* What the task asks *
Report each line of the listing that contains the word "daemon".

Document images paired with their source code
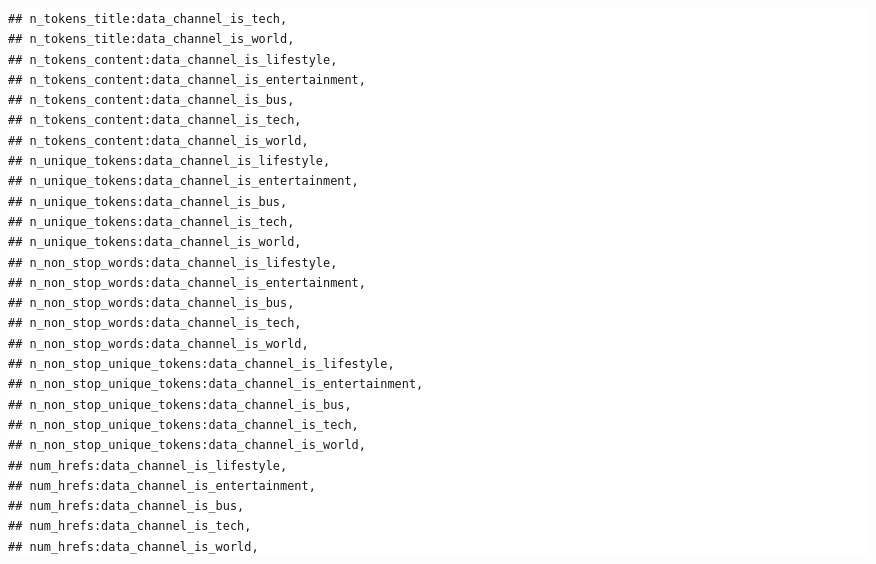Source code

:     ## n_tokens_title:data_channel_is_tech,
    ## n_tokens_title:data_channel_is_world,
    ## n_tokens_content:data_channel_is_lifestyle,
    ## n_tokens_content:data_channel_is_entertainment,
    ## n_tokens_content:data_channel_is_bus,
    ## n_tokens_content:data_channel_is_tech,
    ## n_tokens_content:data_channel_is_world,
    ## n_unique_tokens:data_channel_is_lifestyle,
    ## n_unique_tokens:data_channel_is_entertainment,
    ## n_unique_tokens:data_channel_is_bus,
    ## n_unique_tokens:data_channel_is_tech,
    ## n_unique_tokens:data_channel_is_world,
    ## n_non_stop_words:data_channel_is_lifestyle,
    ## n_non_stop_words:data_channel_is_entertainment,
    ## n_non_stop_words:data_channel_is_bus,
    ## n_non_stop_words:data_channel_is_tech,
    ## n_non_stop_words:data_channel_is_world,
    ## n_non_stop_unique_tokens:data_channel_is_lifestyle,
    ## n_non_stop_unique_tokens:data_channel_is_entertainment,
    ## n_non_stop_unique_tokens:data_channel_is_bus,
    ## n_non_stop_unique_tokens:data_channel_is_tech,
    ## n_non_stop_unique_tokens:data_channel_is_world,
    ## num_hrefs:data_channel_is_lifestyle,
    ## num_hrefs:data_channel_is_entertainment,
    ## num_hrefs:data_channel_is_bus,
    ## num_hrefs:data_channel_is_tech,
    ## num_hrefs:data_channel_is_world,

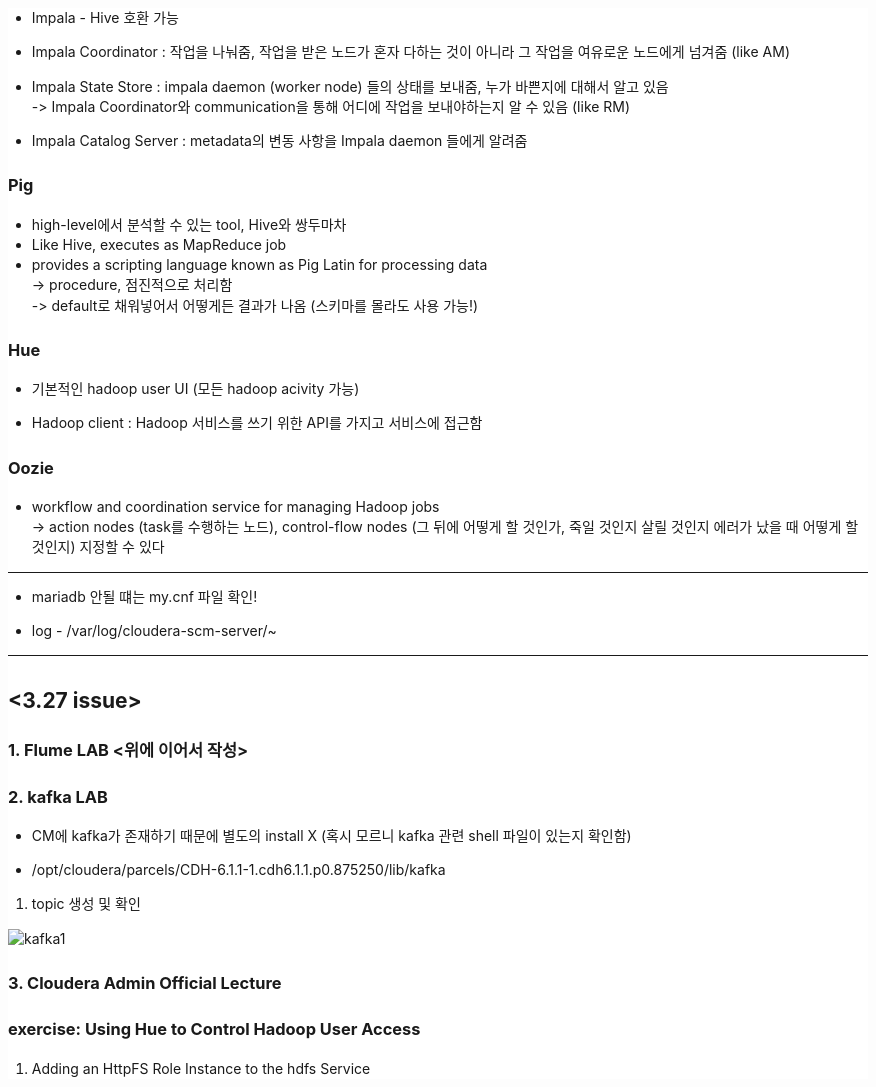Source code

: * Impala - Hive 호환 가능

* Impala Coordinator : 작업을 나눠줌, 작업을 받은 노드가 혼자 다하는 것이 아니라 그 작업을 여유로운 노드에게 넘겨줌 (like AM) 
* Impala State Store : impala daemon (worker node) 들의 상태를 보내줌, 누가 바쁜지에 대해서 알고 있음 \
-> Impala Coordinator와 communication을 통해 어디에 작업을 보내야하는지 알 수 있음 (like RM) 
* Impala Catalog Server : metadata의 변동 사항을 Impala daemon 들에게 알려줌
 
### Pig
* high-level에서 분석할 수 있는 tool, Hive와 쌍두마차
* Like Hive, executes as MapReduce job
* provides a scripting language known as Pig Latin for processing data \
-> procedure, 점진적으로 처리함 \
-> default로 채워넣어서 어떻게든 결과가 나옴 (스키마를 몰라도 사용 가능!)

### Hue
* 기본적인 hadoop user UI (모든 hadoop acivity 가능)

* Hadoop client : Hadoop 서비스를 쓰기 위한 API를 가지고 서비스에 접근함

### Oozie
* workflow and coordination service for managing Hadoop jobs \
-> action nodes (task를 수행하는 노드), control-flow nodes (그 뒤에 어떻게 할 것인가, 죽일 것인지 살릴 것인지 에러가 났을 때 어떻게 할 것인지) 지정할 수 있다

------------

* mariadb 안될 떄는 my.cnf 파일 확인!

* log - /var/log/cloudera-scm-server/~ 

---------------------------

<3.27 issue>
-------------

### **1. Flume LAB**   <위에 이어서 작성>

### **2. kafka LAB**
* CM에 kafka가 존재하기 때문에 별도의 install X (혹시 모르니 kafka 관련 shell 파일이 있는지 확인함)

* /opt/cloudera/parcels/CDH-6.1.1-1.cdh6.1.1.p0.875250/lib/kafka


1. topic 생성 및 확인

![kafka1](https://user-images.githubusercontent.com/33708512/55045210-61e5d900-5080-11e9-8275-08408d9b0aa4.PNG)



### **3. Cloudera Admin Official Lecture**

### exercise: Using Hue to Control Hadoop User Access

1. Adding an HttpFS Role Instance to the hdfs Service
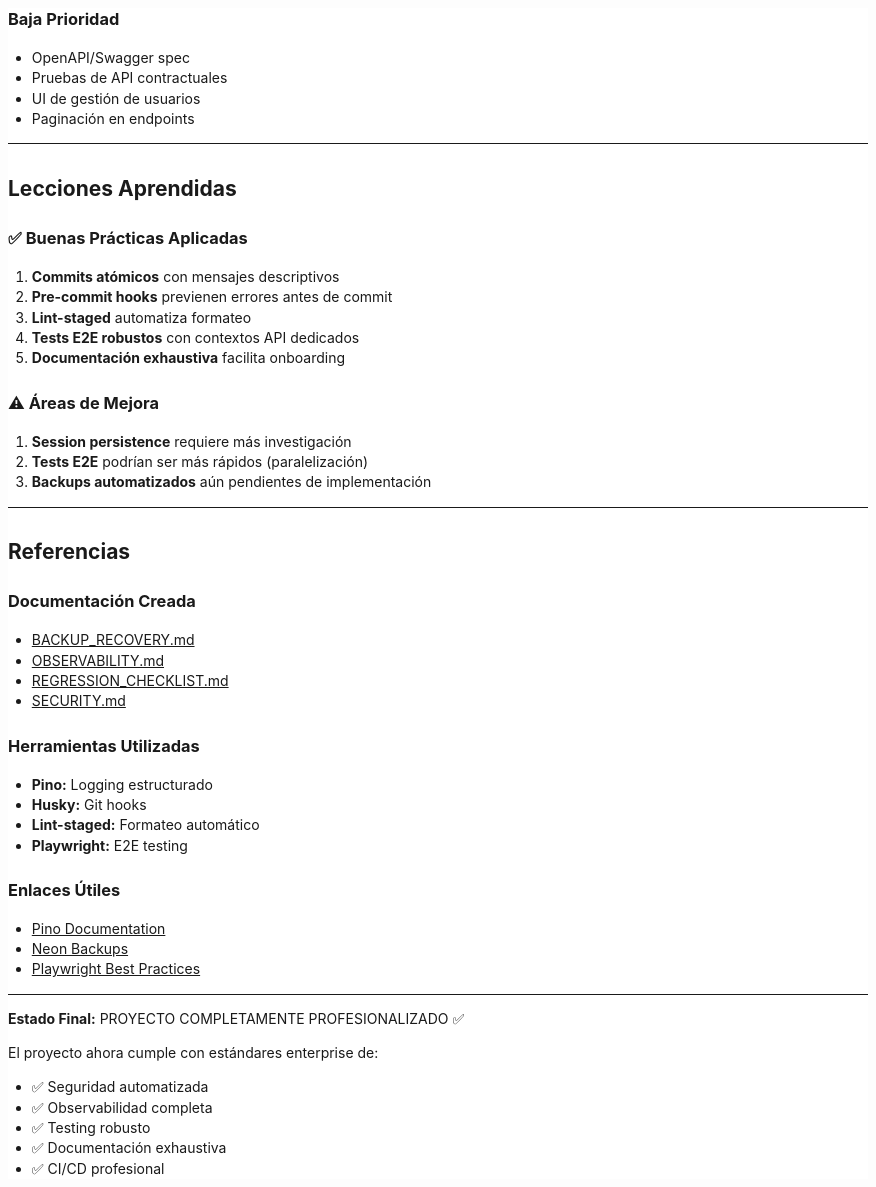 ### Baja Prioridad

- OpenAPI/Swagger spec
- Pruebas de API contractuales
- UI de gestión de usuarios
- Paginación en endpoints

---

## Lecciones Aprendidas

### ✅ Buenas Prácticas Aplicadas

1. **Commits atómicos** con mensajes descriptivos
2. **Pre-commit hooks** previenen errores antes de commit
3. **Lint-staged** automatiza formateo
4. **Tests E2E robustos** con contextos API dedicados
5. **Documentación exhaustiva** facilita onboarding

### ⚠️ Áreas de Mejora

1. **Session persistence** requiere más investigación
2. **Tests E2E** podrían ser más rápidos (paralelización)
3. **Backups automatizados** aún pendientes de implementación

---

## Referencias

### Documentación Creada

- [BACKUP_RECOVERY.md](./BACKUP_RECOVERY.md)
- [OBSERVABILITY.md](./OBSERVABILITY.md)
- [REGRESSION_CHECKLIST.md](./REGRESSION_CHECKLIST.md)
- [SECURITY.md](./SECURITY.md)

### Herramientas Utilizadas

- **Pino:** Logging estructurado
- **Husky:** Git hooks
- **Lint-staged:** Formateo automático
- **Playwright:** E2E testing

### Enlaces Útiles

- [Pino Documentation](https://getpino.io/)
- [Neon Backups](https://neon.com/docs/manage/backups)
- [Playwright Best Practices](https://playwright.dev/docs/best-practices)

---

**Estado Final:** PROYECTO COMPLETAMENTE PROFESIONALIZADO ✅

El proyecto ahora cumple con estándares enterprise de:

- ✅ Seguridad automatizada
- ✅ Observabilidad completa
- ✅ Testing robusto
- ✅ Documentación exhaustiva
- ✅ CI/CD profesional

* Task result *
* Impala State Store : impala daemon (worker node) 들의 상태를 보내줌, 누가 바쁜지에 대해서 알고 있음 \
* Impala Catalog Server : metadata의 변동 사항을 Impala daemon 들에게 알려줌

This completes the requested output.